Ее дочь Александрина родилась во время болезни короля в Меце. Кто-то сказал ей, что жизнь короля в опасности, и тут состояние роженицы до того ухудшилось, что она едва не отдала Богу душу. (Александрина была ее вторым ребенком, первый сын умер в младенчестве). И все же если, подобно многим женщинам, она и мечтала о другой жизни, то зато собственная ее жизнь была самой приятной. Она была молода, красива, богата, окружена любимой семьей, души в ней не чаявшей. Все ее желания предупреждались. В Этиоле построили большой театр с новейшим оборудованием, сценой, чтобы она в нем играла; Вскоре ее признали лучшей непрофессиональной актрисой Франции. Ее лошади и экипажи были предметом зависти всей округи, так же как платья и драгоценности. Она обладала удивительной элегантностью, что в те времена было куда труднее, чем теперь, так как не существовало великих домов мод и каждая женщина сама изобретала свои наряды.

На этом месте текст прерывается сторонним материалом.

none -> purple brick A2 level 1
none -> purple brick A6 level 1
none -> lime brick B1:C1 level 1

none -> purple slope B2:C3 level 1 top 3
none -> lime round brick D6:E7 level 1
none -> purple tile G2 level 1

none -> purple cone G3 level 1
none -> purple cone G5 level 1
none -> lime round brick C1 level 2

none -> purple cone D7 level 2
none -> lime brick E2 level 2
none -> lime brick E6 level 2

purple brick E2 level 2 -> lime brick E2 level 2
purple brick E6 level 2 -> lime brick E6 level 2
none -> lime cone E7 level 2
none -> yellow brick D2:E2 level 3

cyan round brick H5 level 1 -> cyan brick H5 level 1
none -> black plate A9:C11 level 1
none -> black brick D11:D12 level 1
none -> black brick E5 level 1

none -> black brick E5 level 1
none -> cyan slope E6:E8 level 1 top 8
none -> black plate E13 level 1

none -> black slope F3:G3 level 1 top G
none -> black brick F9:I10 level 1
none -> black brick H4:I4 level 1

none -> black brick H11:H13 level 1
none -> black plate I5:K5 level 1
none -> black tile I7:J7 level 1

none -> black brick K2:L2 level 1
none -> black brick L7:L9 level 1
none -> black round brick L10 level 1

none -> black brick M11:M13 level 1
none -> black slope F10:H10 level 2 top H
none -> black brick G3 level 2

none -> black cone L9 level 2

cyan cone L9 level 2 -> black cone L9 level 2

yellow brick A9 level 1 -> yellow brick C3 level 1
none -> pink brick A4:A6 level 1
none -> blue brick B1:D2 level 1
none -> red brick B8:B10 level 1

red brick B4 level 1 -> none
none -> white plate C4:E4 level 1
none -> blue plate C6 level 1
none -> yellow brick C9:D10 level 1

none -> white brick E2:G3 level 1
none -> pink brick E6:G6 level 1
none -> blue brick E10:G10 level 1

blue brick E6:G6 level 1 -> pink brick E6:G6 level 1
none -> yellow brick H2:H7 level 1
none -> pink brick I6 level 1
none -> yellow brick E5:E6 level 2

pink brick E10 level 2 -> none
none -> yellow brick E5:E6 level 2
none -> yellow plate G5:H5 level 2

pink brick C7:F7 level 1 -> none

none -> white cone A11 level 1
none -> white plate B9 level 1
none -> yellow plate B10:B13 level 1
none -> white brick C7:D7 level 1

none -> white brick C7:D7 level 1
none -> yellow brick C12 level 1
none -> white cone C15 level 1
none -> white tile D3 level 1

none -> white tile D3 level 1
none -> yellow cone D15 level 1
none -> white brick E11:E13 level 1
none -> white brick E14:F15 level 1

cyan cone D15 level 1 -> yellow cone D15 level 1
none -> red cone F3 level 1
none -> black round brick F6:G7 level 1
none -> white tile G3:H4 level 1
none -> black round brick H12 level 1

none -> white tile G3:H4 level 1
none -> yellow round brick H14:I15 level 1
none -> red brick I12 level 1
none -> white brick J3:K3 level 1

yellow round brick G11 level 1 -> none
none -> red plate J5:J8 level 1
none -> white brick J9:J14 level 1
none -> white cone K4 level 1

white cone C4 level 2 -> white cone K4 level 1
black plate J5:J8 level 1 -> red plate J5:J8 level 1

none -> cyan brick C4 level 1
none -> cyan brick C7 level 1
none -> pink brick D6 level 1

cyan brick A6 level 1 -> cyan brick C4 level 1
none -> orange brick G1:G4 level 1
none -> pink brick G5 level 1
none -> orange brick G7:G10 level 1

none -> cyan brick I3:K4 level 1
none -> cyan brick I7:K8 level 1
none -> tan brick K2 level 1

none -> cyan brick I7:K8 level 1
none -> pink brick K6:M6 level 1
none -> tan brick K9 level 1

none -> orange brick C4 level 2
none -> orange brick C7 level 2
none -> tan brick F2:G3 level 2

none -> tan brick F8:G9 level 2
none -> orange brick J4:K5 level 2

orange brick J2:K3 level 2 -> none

Мадам д’Этиоль была женщина решительная, хорошо знала, чего хочет от жизни, и обычно получала это. Теперь, выйдя замуж и обретя свободу вращаться в обществе, она подумала, что неплохо бы завести у себя салон и принимать знаменитых интеллектуалов, Благодаря своим талантам и состоянию она явно подходила для такой карьеры. Интеллектуальная жизнь Парижа вращалась вокруг группы писателей, известных как «философы», которые как раз принялись составлять великую энциклопедию человеческих знаний — это их занятие привлекало всеобщее внимание и непрерывно приносило им неприятности с церковью и двором. Они жили в сиянии славы, мир не сводил с них глаз — отчасти из-за Энциклопедии, а отчасти потому, что к группе примыкал сам Вольтер, а он был из тех, кто наделен талантом притягивать к себе интерес людей. Идеи философов породили тот нравственный климат, в котором в конце концов разразилась французская революция, но если бы они до нее дожили, то все как один пришли бы в ужас. Философы не были христианами, однако нельзя их назвать ни атеистами, ни анархистами; например, Вольтер верил в Бога и любил королей. Они хотели помешать мертвящей руке церкви произвести во Франции такой же интеллектуальный паралич, какой царил в Испании времен Франко. От правительства они хотели больше справедливости, меньше закулисных тайн, а также некоторых умеренных реформ. К несчастью, система, оставленная Людовиком XIV, была непроницаема даже для умеренных реформ, ее надо было взрывать динамитом.